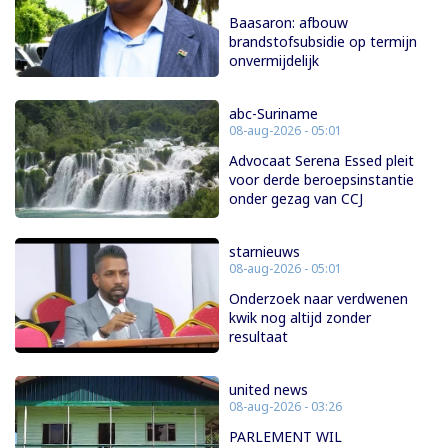
Baasaron: afbouw
brandstofsubsidie op termijn
onvermijdelijk
abc-Suriname
08-aug-2026 - 05:01
Advocaat Serena Essed pleit
voor derde beroepsinstantie
onder gezag van CCJ
starnieuws
08-aug-2026 - 05:01
Onderzoek naar verdwenen
kwik nog altijd zonder
resultaat
united news
08-aug-2026 - 03:26
PARLEMENT WIL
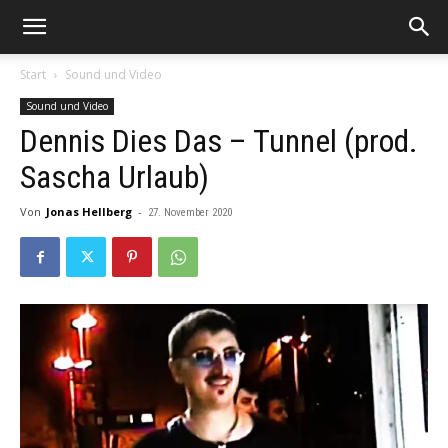
Start
Sound und Video
Sound und Video
Dennis Dies Das – Tunnel (prod.
Sascha Urlaub)
Von
Jonas Hellberg
-
27. November 2020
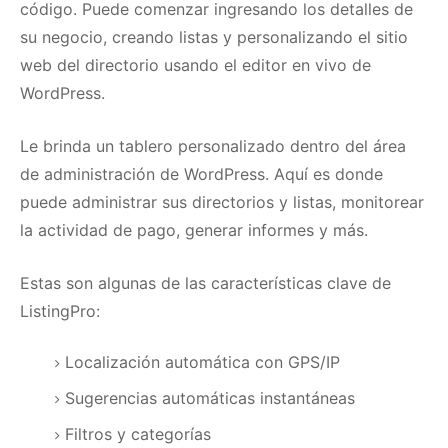
código.
Puede comenzar ingresando los detalles de
su negocio, creando listas y personalizando el sitio
web del directorio usando el editor en vivo de
WordPress.
Le brinda un tablero personalizado dentro del área
de administración de WordPress.
Aquí es donde
puede administrar sus directorios y listas, monitorear
la actividad de pago, generar informes y más.
Estas son algunas de las características clave de
ListingPro:
Localización automática con GPS/IP
Sugerencias automáticas instantáneas
Filtros y categorías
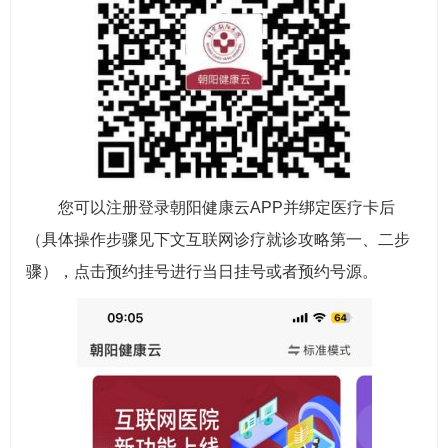
您可以注册登录朝阳健康云APP并绑定医疗卡后
（具体操作步骤见下文互联网诊疗就诊攻略第一、二步
骤），点击预约挂号进行当日挂号或者预约号源。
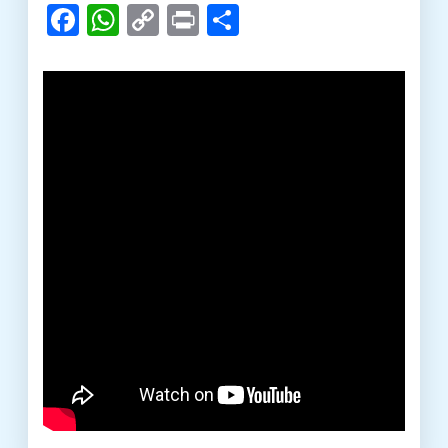
Facebook
WhatsApp
Copy
Print
Share
Link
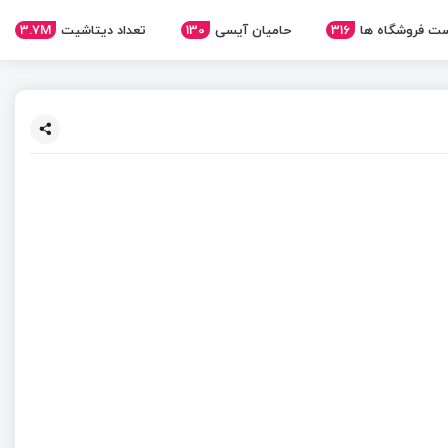
3.7M
تعداد دیتاشیت
130
حامیان آیسی
316
ت فروشگاه ها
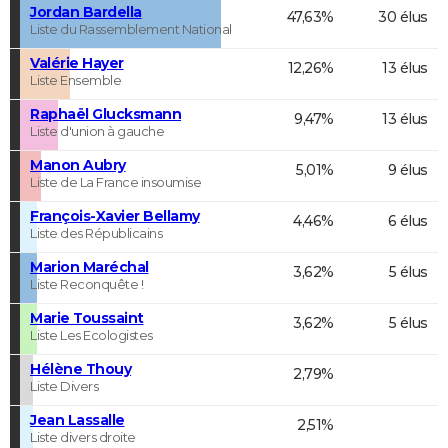
Jordan Bardella
47,63%
30 élus
Liste du Rassemblement National
Valérie Hayer
12,26%
13 élus
Liste Ensemble
Raphaël Glucksmann
9,47%
13 élus
Liste d'union à gauche
Manon Aubry
5,01%
9 élus
Liste de La France insoumise
François-Xavier Bellamy
4,46%
6 élus
Liste des Républicains
Marion Maréchal
3,62%
5 élus
Liste Reconquête !
Marie Toussaint
3,62%
5 élus
Liste Les Ecologistes
Hélène Thouy
2,79%
Liste Divers
Jean Lassalle
2,51%
Liste divers droite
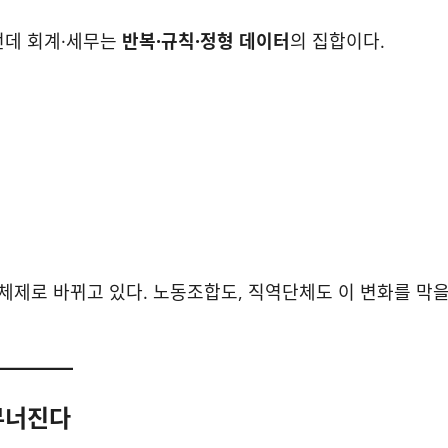
런데 회계·세무는
반복·규칙·정형 데이터
의 집합이다.
수” 체제로 바뀌고 있다. 노동조합도, 직역단체도 이 변화를 막
 무너진다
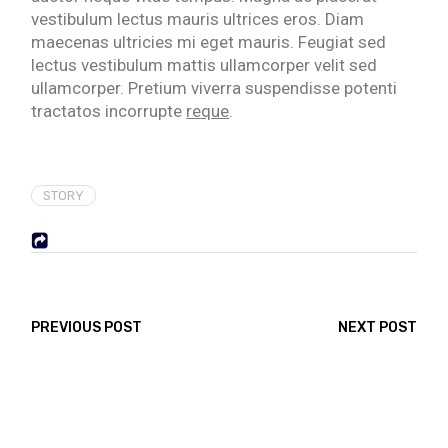
vestibulum lectus mauris ultrices eros. Diam
maecenas ultricies mi eget mauris. Feugiat sed
lectus vestibulum mattis ullamcorper velit sed
ullamcorper. Pretium viverra suspendisse potenti
tractatos incorrupte
reque
.
STORY
PREVIOUS POST
NEXT POST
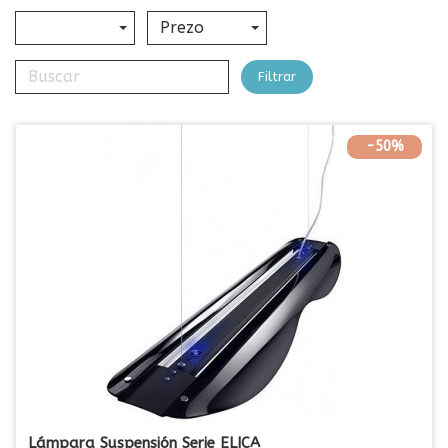
Prezo
Filtrar
-50%
Lámpara Suspensión Serie ELICA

######

__TASK BRIEF__:
Which lines in the items above contain the string "élus"? Return each such line in full, and count only matches with the same case.

__EXPECTED ANSWER__:
30 élus
13 élus
13 élus
9 élus
6 élus
5 élus
5 élus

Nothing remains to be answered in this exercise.